Fiona Clark, Kirtika Kain, Rozana Lee, Sriwhana Spong and Hōhua Thompson.
Memory Lines brings together the work of five contemporary artists to consider the relationship between memory, knowledge and art-making. These artists use photography, film, sculptural installation, textiles and painting to traverse the terrain of epistemology, exploring the power and potential that art holds to preserve, transmit and interrogate our ways of knowing.
Fiona Clark is one of Aotearoa New Zealand’s leading photographers, whose work as an artist is intrinsically linked with her work as an activist. Clark’s photographs, made across a career spanning more than five decades, serve as a visual record of the knowledge embedded in the places, people and communities she pictures.

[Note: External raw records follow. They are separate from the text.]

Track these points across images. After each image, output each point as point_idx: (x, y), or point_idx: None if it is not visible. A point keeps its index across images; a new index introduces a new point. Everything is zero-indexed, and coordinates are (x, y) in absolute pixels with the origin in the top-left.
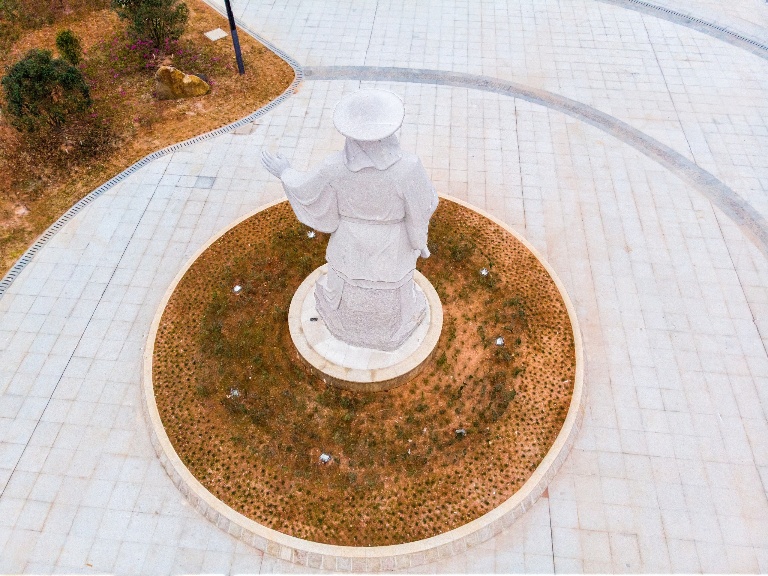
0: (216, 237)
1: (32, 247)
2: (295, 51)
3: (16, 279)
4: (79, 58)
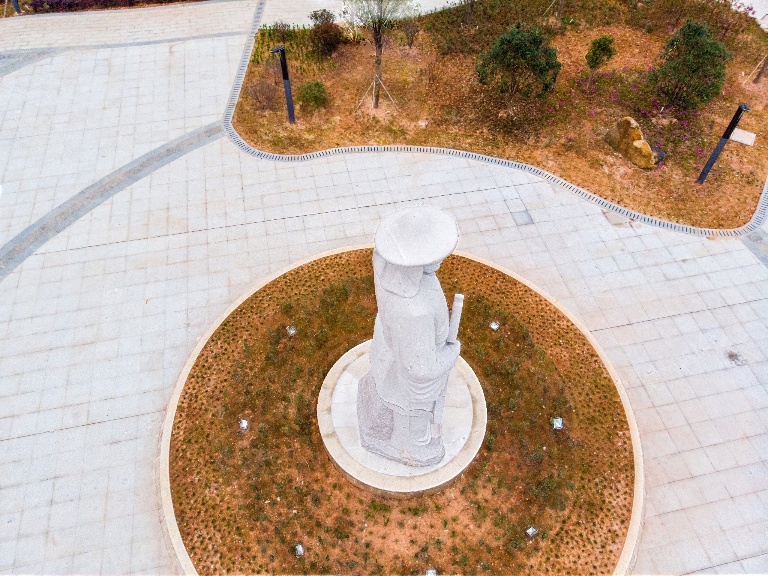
0: None
1: (392, 146)
2: None
3: (358, 153)
4: (601, 65)
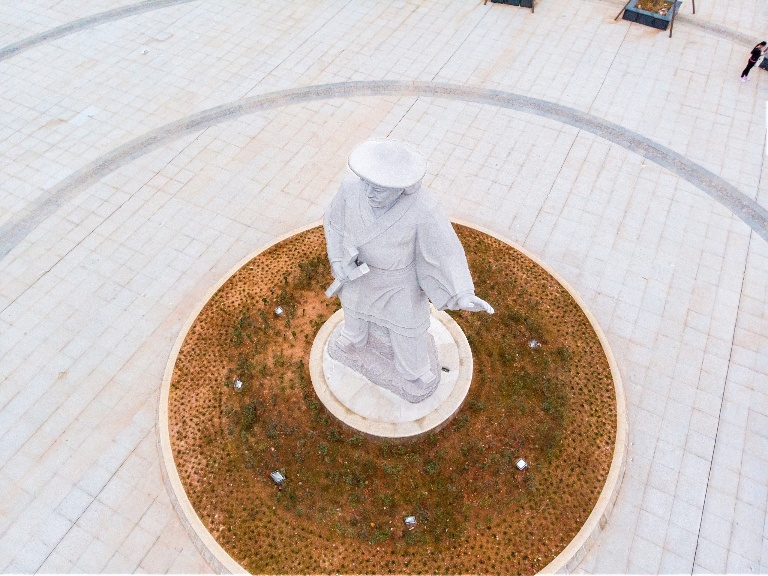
0: (545, 575)
1: None
2: None
3: None
4: None
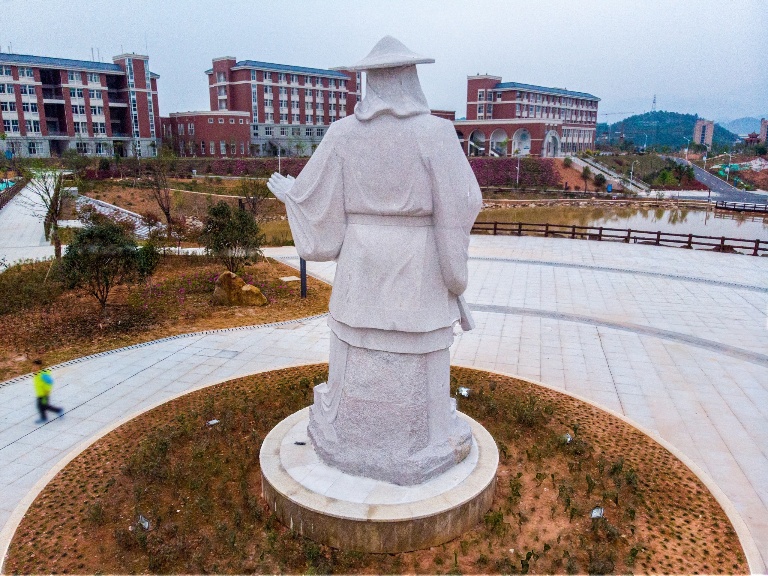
0: (214, 383)
1: (5, 382)
2: None
3: None
4: (154, 270)
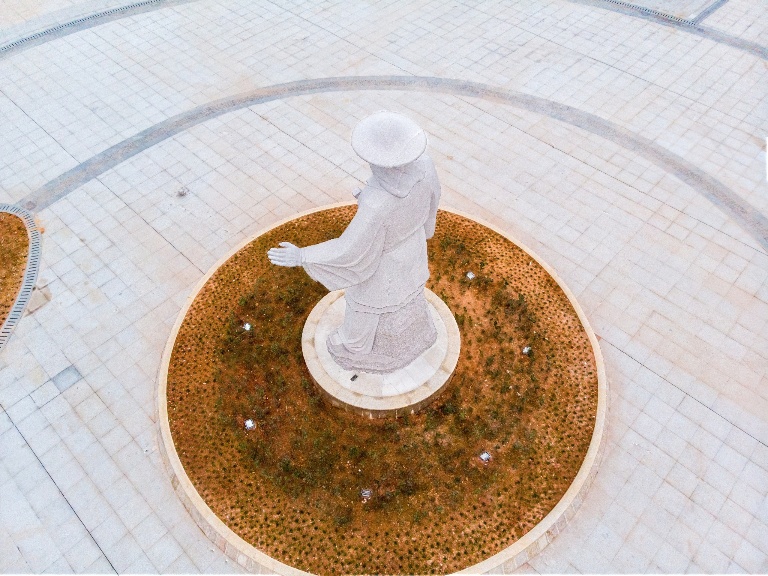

Kirtika Kain is a Sydney-based painter whose work often reflects upon collective memories held across the Dalit diaspora. Her sensorial painting practice incorporates materials such as sindoor pigment, beeswax, tar and gold to build a visual language that is at once richly evocative and densely symbolic. Memory Lines is the first time that Kain’s work has been exhibited in Aotearoa.
Rozana Lee’s practice often considers the power of pattern, material and form to hold cultural memory and reveal overlooked or omitted history. Her batik works, for instance, fuse together a range of symbolic imagery to question notions of originality, belonging and home through the frame of migrant experience.
Much of Sriwhana Spong’s recent practice has been shaped by her research into medieval women mystics, such as Hildegard von Bingen (1098-1179). Through spoken word, sound, sculpture and visual imagery, Spong’s work navigates the complexity of women’s relationships to power as it has been codified by society.
Hōhua Thompson’s (Te Aitanga-a-Hauiti, Ngāti Kahu, Ngāti Awa, Ngāti Rangiwewehi) large-scale installation practice frequently draws on pūrākau and pakiwaitara handed down to him through his whakapapa. For this exhibition, Thompson has created a significant new installation, which reflects on generational knowledge transmission, storytelling and kaitiakitanga.
Memory Lines issues a quiet, yet insistent, provocation. By destabilising the idea of knowledge as either universal or objective, it asks us to consider the capacity of visual and material expression to preserve and transmit memory.